### PROVIDED RECORDS
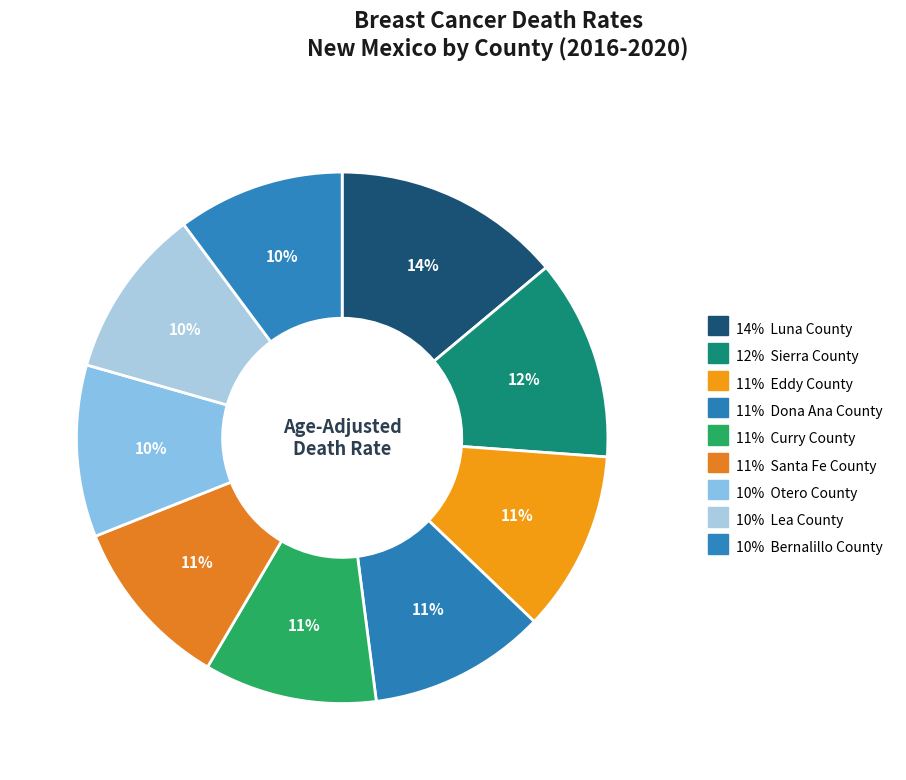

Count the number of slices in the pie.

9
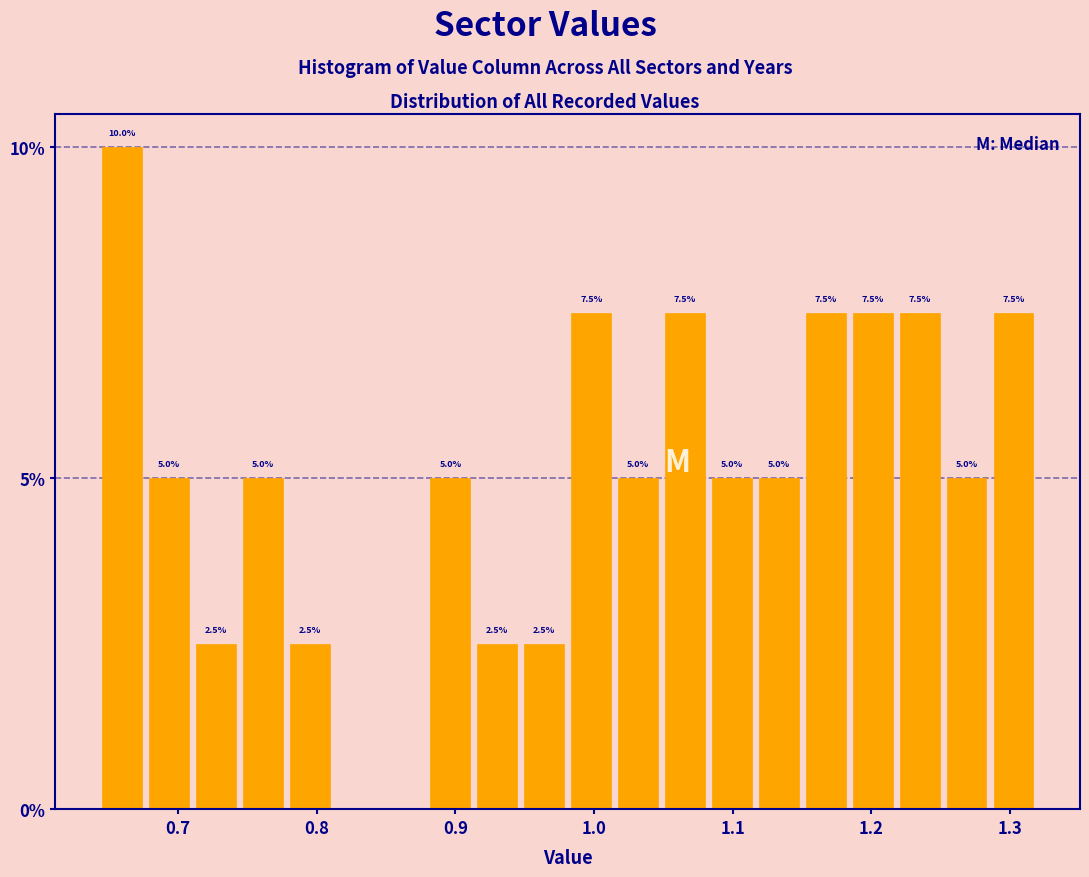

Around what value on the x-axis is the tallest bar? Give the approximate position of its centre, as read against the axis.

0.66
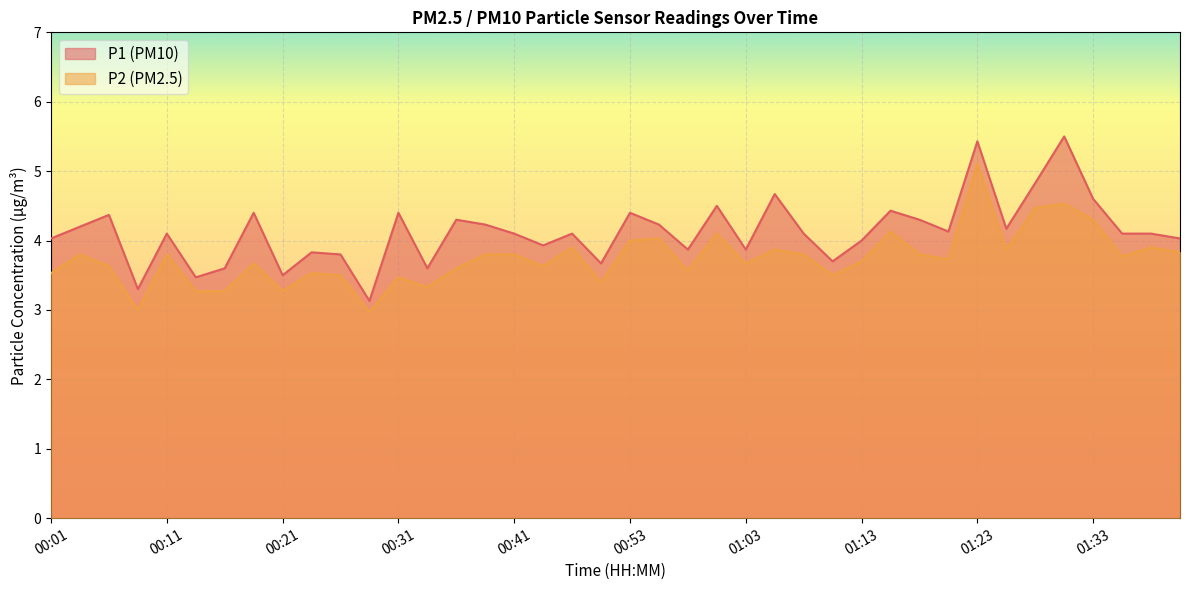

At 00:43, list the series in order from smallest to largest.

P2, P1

### TO DO
Replace "slices" with "wedges" in all the records above and write them out again, changing nothing else and leaving out the pictures.

### ANSWER SECTION
Count the number of wedges in the pie.

9

Around what value on the x-axis is the tallest bar? Give the approximate position of its centre, as read against the axis.

0.66

At 00:43, list the series in order from smallest to largest.

P2, P1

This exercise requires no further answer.